The Commonwealth coat of arms dates back to 1908 and includes a kangaroo, emu and flowering wattle.

The NSW coat of arms at Parliament House in Sydney (file image)
 NSW’s coat of arms includes a lion, which isn’t native. 

Queensland University of Technology intellectual property expert Kylie Pappalardo told AAP FactCheck that you “can’t ‘copyright’ something as vague as ‘Australia’s flora and fauna’.”

“An individual may own copyright in a particular depiction of a flora or fauna – e.g. a drawing of a eucalyptus tree or a platypus, or a story about a koala,” Dr Pappalardo said.

Prof Alexander agreed, adding: “It would be possible to register a trademark of a particular representation of flora and fauna i.e., a picture or design of a kangaroo but not ALL kangaroos, and you have to be using it in business i.e., to sell goods or services.

“Registrations are all domestic and apply only to the jurisdiction where they are registered.”

Multiple restrictions already exist against trademarking Australian coats of arms.

“There are particular words and signs that are forbidden from being registered as trademarks, because they should not be restricted to being used in trade or commerce,” Dr Pappalardo said.

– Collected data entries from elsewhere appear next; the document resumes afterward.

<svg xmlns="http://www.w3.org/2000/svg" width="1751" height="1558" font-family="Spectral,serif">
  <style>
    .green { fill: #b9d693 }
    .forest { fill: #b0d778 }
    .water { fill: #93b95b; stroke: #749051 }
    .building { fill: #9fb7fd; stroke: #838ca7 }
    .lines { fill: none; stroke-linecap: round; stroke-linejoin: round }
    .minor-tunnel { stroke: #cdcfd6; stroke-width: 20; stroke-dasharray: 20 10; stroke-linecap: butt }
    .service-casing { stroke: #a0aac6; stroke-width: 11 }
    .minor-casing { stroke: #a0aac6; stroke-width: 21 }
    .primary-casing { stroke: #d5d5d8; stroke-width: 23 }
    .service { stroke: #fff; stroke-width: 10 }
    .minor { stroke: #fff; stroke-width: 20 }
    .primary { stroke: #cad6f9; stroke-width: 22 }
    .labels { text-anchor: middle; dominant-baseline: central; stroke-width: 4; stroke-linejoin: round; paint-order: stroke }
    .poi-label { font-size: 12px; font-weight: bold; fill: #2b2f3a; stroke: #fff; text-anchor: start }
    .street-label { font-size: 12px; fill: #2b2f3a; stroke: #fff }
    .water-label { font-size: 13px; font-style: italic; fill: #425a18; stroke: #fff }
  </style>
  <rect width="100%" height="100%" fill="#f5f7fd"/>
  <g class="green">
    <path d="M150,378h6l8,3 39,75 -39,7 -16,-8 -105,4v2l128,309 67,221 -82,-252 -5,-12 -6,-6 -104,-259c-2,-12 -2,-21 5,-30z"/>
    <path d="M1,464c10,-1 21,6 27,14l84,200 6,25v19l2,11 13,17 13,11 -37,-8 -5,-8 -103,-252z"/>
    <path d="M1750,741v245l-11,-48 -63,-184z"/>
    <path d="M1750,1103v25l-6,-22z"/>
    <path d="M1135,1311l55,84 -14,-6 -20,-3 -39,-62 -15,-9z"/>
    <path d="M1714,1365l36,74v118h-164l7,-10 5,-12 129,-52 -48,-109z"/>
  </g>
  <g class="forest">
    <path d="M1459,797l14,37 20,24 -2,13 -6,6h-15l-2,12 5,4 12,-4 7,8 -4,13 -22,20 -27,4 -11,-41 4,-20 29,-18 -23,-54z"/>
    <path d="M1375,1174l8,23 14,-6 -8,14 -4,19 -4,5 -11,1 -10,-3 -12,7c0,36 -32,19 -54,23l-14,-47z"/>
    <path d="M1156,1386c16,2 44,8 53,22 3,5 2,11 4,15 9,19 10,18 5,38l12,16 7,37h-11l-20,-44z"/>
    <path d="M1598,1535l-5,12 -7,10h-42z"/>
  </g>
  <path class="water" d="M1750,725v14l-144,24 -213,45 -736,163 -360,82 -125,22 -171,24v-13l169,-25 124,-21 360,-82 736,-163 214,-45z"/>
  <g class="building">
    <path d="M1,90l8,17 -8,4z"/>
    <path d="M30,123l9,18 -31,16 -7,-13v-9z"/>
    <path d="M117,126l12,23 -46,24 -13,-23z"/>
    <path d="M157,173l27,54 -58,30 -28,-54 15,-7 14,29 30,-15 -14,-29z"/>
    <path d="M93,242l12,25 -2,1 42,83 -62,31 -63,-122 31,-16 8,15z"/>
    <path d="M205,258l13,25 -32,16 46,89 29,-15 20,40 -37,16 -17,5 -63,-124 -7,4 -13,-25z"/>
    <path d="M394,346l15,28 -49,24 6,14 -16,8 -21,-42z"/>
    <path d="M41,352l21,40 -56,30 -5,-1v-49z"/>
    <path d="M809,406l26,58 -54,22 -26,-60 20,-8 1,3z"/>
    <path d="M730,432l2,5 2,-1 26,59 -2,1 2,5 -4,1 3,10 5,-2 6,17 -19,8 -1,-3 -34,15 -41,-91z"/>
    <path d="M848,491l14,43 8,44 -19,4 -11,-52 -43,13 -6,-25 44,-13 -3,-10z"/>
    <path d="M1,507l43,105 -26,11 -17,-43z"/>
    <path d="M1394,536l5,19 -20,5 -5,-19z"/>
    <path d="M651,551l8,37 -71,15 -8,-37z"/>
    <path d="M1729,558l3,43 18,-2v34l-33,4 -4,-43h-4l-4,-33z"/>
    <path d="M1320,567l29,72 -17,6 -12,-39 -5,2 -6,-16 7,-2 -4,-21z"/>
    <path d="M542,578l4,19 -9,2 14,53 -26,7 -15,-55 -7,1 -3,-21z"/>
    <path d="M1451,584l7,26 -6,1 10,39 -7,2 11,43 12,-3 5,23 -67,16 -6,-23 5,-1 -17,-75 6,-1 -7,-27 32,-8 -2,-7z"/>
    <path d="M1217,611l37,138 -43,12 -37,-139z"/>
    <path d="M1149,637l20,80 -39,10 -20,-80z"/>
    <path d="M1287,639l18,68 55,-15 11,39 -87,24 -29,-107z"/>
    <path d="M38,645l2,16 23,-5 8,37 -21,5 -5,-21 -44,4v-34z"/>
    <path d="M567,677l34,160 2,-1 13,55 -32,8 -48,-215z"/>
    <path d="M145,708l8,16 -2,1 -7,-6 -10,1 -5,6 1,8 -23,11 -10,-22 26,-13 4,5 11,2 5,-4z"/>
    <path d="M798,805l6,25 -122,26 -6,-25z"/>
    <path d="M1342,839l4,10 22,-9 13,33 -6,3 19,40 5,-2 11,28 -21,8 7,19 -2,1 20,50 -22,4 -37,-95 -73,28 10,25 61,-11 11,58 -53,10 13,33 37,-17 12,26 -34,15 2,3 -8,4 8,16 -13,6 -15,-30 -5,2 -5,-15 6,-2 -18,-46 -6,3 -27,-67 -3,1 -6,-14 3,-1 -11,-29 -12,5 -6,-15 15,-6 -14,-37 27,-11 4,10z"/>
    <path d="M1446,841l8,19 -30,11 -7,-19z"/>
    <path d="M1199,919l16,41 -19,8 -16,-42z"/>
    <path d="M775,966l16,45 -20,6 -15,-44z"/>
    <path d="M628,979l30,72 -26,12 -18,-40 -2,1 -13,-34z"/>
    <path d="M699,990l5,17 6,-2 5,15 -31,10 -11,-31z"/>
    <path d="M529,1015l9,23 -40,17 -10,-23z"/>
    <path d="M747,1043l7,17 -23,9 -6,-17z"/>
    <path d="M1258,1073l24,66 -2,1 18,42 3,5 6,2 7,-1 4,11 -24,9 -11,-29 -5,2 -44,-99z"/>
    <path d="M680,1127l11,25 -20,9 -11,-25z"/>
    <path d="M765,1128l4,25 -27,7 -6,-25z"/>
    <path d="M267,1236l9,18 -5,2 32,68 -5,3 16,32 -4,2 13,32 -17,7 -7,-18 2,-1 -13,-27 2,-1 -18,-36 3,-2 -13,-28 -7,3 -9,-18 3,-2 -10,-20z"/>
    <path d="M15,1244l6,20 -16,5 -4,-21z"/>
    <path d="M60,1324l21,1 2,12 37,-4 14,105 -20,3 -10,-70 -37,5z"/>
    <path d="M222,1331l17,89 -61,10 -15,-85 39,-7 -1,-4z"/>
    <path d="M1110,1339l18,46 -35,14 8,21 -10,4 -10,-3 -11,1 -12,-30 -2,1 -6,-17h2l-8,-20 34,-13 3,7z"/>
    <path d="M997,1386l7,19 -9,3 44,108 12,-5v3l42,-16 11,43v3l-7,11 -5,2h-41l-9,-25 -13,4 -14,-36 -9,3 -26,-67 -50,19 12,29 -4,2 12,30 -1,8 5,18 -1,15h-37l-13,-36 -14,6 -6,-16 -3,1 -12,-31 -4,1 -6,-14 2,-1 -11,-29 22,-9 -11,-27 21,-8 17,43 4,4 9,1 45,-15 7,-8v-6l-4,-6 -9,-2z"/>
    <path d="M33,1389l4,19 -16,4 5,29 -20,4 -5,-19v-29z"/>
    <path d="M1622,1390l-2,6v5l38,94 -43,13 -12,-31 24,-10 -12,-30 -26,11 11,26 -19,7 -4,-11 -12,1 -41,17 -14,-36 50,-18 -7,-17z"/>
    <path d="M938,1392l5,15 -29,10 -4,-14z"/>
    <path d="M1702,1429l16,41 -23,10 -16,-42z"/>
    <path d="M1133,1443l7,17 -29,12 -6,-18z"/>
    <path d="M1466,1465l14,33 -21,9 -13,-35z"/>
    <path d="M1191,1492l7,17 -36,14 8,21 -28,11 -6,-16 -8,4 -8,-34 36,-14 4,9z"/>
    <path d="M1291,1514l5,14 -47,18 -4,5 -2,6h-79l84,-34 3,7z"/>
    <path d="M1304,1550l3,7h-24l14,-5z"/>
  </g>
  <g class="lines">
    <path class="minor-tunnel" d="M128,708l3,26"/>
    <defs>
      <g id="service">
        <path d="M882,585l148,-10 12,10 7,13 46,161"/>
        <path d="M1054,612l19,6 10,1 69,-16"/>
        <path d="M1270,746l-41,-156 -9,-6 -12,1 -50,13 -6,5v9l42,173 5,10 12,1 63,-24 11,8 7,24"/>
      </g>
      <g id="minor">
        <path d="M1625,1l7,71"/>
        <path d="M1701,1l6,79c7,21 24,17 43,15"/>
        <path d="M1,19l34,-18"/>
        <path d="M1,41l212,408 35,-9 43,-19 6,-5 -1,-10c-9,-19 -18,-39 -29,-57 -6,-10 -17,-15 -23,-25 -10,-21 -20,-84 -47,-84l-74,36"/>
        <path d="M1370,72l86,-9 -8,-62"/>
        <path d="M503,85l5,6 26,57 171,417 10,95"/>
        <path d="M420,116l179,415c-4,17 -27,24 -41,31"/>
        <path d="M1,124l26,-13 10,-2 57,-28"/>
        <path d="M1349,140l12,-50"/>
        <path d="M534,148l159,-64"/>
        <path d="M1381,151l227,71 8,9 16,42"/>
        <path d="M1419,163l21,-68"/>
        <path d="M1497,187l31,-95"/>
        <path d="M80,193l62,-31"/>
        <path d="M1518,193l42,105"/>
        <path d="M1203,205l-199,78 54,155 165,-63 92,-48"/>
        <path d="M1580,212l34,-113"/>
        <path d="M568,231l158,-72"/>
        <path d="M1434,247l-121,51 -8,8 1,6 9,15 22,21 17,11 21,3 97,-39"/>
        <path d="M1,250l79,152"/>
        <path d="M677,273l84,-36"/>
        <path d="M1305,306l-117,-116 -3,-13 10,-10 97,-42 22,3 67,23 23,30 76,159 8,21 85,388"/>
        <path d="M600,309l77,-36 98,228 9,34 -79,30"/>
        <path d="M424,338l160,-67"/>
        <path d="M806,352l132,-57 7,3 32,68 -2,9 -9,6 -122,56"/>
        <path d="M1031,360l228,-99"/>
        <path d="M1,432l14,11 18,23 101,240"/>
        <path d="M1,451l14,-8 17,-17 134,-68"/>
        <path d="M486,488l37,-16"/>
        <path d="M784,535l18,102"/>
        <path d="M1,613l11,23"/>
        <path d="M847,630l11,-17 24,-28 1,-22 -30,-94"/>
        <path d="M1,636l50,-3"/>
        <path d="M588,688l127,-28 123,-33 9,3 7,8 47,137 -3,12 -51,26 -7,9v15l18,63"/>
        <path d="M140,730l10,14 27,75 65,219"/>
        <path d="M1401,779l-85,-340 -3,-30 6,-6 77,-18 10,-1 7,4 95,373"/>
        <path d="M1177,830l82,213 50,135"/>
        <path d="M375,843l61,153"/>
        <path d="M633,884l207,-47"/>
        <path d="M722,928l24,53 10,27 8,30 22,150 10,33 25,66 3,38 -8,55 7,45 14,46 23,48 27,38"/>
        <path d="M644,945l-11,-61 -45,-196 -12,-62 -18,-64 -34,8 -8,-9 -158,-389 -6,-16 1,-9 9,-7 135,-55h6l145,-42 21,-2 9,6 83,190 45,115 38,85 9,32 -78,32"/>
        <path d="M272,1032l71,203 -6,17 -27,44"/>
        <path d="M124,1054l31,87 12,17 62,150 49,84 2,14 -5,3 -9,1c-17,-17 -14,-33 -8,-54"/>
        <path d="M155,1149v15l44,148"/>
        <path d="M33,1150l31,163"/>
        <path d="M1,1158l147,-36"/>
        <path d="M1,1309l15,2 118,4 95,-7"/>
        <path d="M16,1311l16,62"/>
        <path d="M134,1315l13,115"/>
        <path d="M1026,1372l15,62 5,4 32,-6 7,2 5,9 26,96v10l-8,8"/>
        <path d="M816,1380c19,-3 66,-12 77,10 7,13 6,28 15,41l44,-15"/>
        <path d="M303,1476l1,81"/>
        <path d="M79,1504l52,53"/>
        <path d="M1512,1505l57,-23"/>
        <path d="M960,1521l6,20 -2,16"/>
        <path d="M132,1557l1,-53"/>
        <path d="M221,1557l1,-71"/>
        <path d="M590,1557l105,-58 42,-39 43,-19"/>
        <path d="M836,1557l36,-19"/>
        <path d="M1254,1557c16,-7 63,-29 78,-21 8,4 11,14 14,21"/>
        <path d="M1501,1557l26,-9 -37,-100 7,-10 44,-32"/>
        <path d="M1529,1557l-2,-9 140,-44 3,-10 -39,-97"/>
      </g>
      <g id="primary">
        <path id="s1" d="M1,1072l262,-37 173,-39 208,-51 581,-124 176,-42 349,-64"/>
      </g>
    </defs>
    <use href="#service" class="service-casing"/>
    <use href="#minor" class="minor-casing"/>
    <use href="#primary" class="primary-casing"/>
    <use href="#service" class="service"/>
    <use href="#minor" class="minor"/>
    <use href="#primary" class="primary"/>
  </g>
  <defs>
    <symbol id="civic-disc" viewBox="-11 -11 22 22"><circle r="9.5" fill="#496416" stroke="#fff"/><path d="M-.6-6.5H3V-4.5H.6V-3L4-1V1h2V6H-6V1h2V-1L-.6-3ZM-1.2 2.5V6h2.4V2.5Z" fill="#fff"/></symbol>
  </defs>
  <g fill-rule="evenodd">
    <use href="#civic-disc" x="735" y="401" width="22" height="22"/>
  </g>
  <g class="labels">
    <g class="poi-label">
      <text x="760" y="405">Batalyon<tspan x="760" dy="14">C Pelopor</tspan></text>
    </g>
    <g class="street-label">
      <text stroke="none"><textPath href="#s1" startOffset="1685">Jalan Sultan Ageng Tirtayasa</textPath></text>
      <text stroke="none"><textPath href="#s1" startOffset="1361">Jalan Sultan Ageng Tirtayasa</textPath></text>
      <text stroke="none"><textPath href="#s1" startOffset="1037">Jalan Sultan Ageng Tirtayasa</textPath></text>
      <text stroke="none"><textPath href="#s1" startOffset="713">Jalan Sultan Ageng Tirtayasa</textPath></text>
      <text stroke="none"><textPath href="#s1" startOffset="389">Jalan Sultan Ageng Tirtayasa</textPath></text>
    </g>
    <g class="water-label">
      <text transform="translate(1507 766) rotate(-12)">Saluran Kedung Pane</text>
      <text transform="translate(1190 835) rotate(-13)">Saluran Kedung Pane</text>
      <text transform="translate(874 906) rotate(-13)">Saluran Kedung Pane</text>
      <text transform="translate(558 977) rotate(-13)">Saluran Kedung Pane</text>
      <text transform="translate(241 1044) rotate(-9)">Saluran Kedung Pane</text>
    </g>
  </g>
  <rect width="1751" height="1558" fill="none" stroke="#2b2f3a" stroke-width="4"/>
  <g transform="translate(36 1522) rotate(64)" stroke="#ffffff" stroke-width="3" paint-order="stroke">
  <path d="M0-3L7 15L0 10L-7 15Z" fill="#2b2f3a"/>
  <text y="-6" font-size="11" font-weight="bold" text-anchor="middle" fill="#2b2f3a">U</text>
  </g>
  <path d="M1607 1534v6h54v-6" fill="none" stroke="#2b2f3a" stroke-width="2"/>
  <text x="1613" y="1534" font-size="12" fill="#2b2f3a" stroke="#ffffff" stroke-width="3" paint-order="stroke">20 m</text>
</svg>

“This includes coats of arms.”

A pair of dingoes at Taronga Zoo in Sydney (file image)
 Australia’s wild animals and plants can’t be trademarked. 

Prof Sherman said many rules limited how coats of arms could be used and incorrect use could breach multiple government acts.

“The upshot is that neither First Nations nor other third party bodies can trademark the coat of arms,” he said.

The Trade Marks Act explicitly lays this out by stating in Section 4.15 you cannot trademark “a representation of the Arms, or of a flag or seal, of the Commonwealth or of a State or Territory”.

IP Australia will also refuse to register any design showing the flag, seal or coat of arms for the Commonwealth, a state or territory.

The video briefly flashes several documents including some attributed to a “TIBNLA Patent and Trademark Office”, but the only traces of it online is a private membership organisation which is referred to in sovereign citizen-aligned videos and documents.

“They certainly don’t have authority to set up a patent and trademark office separate from IP Australia,” Dr Pappalardo said.

WIPO said a search of its international trademark registry for several Australian First Nations groups, including TIBNLA, found no registrations under those names. 

The Verdict

The claim Indigenous people have trademarked Australia’s flora and fauna is false, as are claims the Commonwealth coat of arms and others are fraudulent.

Experts told AAP FactCheck wild animals and plants are not subject to intellectual property laws and Australian legislation forbids any trademarking of coats of arms or designs featuring them.

False – The claim has no basis in fact.